**Supplied passage:**
I talked about this quilt this past Monday.

It’s all about deer.  One of my So Obsessed quilts.  I have them in my shop where you can pick the theme and maybe a color palette or any details really, but you give me creative freedom on the quilt.

The quilt buyer for this quilt did just that.  She really just let me go with it.  I picked all the patterns and fabrics, she only asked that yellow and green make an appearance, and that the quilt be bordered with a dark fabric with mostly whites inside it.  Other than that, whatever I want.

This is the best way to make a quilt for someone else.  A smidgeon of direction, then freedom.

The doe is made using Violet Craft’s Forest Abstractions pattern that you can find here.  This pattern is for a quilt that features 6 different paper piecing patterns within it, 2 of those patterns are for deer.

This is the most expensive pattern I have ever purchased, but I could not be more pleased with it.  It’s a massive pattern and comes with a little booklet where Violet talks about the best way to choose fabrics and this and that.

Here is the other deer.

He’s the biggest one and the star of my deer quilt.  I cannot stop staring at him.  I kinda wish I had kept all the background the same fabric, but that wouldn’t have fit in with the rest of my quilt, so….

I had to do what I had to do.  I hope the background is not distracting.

The idea with a quilt like this is just to make blocks.  Not worrying about size or anything.  Just make the blocks you want to make and start adding them to your design wall.

The idea for the vine came from here.  As soon as I saw that picture I had to make a vine.

So you get the idea.  I’m adding deer, but I’m also just making blocks I want to make.

The layout become the improv, because all the blocks are made in just whatever size, but I have to make them fit together.

FYI: those deer panels came from here.  I’m not crazy about the feel of them, but they usually wash up just fine.

I kept moving everything around until I had it just right.

Then I pulled out my low volume scrap basket and started fitting everything together.

**Data shown:**

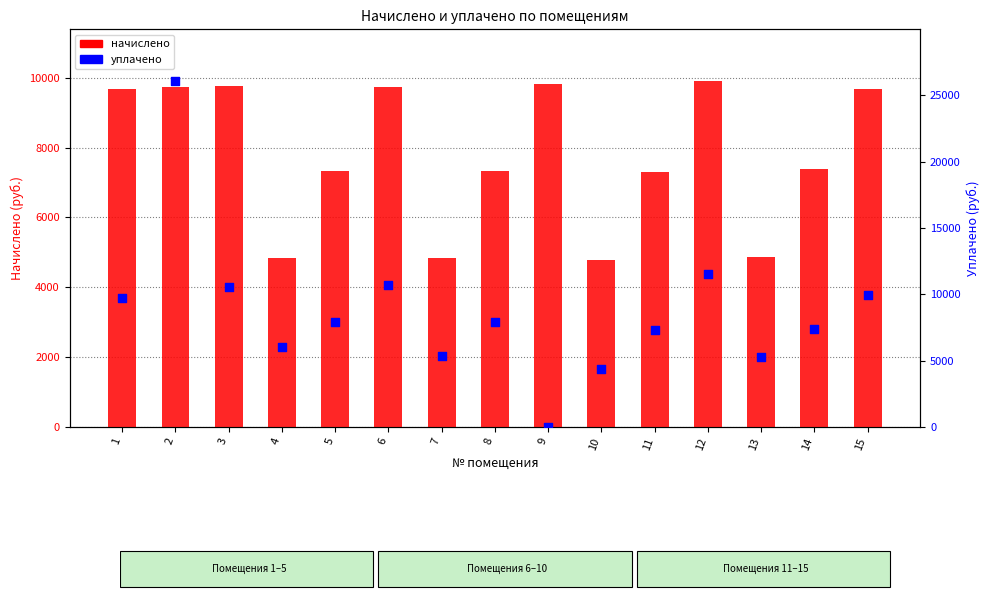

Which series has the largest total across all categories?

уплачено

**Task directions:** Please continue the blog post about the deer quilt from the point where it stops, keeping its casual first-person voice.

**Answer for this exercise:**
For example, the vine was almost the exact length I wanted the quilt, so I left it to be pieced separately.  The stag was huge, so everything above him and below him needed to be pieced to equal his size in width.  That’s what I did with the three blocks above.

Two of the three blocks above were 12.5″, but the one in the middle was only 8″, so I added on to the middle one to get it to 12.5, then pieced those three together.

Below the stag was the same way.  I had to get the star the same size as the fawn and then both of them together the same size as the stag.

After that, it was just matter of adding strips of fabric to all of them so that they would be the same size as the vine.

Same thing with the right side of the quilt that ended up cut off in my picture.

Start with a determined size in your head and just start adding everything together.

Break everything up in sections.  I discussed this process a little more thoroughly in this post (at the end).

It helps if everything is cut to .5″.  This makes for MUCH less headaches, because you can count it as a whole number when adding finished sizes.

For example: 12.5″ block + 12.5″  = a 24.5″ block, and then you count it as just 24″ finished when you are thinking that you want the quilt to end up 85″ square.  It works out easier that way, for me anyway.

When I added the border, my quilt was 97″ square, which was actually an inch too much for my goal, but that’s okay.  Good enough.

Making a quilt this way is freeing.  It really is.  You have to actually think about things of course, and I used my calculator continuously, but I enjoyed it.

I also used vast amounts from my low volume scrap basket which is ridiculously overstuffed, so that felt good.

I just love seeing dozens of low volumes mushed together on a quilt.  It might be my favorite.

Finished pics soon.

Helpful Links

How to paper piece

How to make orange peels (for that vine)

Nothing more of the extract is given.